テレビは1930年代に開発されてましたが、広く販売されるようになったのは、第二次世界大戦後になってからです。

1946年には、全米のテレビ普及台数は1万7000台しかなかったのですが、3年後には、毎月25万台のテレビが販売され、50年代を通じて全米の家庭の4分の3が少なくとも1台のテレビを所有しました。この間、米国は第二次世界大戦戦勝国として、好景気に湧きました。

ですが、まるでテレビの普及が一般化したのを見計らうように、米国経済は悪化の道をたどります。

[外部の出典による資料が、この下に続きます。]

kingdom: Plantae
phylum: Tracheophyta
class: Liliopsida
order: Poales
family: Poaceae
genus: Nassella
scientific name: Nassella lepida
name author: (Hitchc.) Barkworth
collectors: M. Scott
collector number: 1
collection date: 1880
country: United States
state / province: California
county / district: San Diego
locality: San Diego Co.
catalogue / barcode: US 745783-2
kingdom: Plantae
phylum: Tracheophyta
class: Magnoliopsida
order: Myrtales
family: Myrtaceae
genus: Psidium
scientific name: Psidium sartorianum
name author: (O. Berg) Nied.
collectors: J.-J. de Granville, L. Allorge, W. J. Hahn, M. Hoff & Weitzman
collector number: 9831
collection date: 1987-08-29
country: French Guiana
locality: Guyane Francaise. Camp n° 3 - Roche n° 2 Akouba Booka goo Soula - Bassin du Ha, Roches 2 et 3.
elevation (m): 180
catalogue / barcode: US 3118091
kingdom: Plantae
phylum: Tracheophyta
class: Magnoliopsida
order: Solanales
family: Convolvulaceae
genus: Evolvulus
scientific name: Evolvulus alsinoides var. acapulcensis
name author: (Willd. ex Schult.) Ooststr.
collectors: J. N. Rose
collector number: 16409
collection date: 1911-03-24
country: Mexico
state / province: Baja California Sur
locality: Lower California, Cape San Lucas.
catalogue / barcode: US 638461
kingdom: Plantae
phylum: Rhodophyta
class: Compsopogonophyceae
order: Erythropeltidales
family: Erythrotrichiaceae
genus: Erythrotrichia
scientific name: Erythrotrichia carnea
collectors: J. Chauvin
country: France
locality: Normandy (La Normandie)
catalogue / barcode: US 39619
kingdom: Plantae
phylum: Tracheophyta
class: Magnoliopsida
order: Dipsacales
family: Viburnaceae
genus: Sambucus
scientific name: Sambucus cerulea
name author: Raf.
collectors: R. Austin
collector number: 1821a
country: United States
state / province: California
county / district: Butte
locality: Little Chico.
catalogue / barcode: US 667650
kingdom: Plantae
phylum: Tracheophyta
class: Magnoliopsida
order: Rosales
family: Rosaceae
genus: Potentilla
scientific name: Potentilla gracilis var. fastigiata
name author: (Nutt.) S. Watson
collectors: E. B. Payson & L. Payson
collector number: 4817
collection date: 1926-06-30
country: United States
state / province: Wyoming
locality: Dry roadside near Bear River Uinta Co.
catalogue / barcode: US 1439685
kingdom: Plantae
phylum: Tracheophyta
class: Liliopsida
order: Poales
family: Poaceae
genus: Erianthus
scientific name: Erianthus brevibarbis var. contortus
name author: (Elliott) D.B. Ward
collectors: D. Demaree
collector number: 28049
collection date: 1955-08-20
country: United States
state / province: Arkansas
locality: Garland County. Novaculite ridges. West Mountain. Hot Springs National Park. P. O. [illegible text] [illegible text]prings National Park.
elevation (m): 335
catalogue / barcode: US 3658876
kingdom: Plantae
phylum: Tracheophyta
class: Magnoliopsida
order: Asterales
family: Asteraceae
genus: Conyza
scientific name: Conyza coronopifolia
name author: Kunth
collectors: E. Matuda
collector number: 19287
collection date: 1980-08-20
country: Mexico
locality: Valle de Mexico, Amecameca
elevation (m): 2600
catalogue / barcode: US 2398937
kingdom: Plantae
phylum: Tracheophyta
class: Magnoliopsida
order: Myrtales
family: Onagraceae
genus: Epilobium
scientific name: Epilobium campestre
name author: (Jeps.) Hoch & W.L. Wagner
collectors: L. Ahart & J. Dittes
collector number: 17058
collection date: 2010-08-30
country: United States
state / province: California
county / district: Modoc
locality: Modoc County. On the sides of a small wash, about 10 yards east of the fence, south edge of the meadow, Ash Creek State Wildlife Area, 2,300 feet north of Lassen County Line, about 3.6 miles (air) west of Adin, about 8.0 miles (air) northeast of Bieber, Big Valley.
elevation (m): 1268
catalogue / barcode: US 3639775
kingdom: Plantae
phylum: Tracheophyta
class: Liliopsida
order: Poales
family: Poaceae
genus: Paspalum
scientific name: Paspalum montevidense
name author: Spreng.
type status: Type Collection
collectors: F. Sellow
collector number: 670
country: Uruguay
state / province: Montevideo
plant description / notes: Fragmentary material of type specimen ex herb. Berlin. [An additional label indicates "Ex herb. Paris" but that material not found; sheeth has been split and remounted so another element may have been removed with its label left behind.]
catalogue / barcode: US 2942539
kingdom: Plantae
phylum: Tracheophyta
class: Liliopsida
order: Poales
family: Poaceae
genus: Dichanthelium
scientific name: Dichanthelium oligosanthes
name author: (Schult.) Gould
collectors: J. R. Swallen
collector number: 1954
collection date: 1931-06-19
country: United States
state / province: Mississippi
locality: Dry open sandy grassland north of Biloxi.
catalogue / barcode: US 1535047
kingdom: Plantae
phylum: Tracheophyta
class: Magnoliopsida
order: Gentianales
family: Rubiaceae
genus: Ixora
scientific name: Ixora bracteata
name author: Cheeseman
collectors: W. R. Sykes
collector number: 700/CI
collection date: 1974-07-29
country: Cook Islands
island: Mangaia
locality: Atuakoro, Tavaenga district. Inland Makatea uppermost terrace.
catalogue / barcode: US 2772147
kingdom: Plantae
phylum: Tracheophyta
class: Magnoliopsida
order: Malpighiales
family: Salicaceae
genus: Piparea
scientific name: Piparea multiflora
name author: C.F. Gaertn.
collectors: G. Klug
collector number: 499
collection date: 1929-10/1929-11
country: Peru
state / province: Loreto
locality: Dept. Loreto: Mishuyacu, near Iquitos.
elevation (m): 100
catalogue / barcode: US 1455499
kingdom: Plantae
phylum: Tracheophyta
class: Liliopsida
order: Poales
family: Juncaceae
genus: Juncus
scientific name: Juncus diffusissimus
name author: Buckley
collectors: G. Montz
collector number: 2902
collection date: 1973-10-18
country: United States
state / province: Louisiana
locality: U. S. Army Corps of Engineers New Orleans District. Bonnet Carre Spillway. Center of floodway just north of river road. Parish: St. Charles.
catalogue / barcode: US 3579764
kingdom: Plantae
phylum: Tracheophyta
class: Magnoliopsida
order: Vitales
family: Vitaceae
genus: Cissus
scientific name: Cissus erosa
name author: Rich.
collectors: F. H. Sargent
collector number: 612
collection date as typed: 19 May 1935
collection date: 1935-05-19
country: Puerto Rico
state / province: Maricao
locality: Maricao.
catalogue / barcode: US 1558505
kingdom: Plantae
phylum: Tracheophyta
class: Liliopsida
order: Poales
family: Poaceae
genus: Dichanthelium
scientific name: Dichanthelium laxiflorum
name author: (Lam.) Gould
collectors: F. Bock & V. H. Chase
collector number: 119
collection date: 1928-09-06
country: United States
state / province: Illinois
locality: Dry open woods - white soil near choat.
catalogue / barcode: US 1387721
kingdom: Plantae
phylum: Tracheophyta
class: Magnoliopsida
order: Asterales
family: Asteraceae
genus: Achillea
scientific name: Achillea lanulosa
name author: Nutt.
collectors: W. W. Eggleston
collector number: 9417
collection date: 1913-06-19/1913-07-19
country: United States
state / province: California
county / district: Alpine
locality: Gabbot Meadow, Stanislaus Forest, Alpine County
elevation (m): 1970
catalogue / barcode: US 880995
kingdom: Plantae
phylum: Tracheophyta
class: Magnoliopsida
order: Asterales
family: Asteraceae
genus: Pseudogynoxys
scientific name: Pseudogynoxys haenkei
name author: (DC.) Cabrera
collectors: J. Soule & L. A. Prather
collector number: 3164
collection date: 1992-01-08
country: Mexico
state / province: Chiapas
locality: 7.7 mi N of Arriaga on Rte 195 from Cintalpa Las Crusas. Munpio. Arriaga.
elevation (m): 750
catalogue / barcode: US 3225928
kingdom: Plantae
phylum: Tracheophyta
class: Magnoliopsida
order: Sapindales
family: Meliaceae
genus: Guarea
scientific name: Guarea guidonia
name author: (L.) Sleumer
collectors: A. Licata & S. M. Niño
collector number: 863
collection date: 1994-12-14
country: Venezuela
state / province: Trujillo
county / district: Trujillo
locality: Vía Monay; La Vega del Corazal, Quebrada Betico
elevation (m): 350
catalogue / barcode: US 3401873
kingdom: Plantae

1960年代には、凄まじいほどに経済が減速し、1971年8月15日、ついに米ドル紙幣と金との停止を宣言したニクソンショックが起きるんです。

これ以降、世界は今日まで続く変動相場制へと移行します。

1980年代になると、米国で「ニューメディア」と呼ばれるケーブルテレビと衛星放送が勃興します。既存の基幹放送だった地上波テレビではなく、ニュース専門局のCNNや音楽専門局のMTVなど、専門性の高い放送局が次々と開局。1980年代中盤には、家庭のケーブルテレビ(もしくは衛星直接受信)の普及率が50%を超えるまでに、「ニューメディア」は急成長しました。

そして、1987年10月19日月曜日、史上最大規模の世界的株価大暴落ブラックマンデー」が起きます。

もう、おわかりかと思いますが、メディア、というより情報の伝搬システムの変化がバブルを生み、そして必ず崩壊するんです。

世界最古の金融バブルと言われるオランダのチューリップバブルから仮想通貨まで、人類史におけるバブルとその破綻はそれまでになかった情報の爆発によって引き起こると僕は考えてます。

ある時、「魔法の機械」を入手した日から、人々はまったく知らない世界の情報を簡単に手にするようになり、どこからともなく欲が湧き、悪巧みを考える。

ウッシッシ、これを使ってどうにか、ひと儲けできないか、と。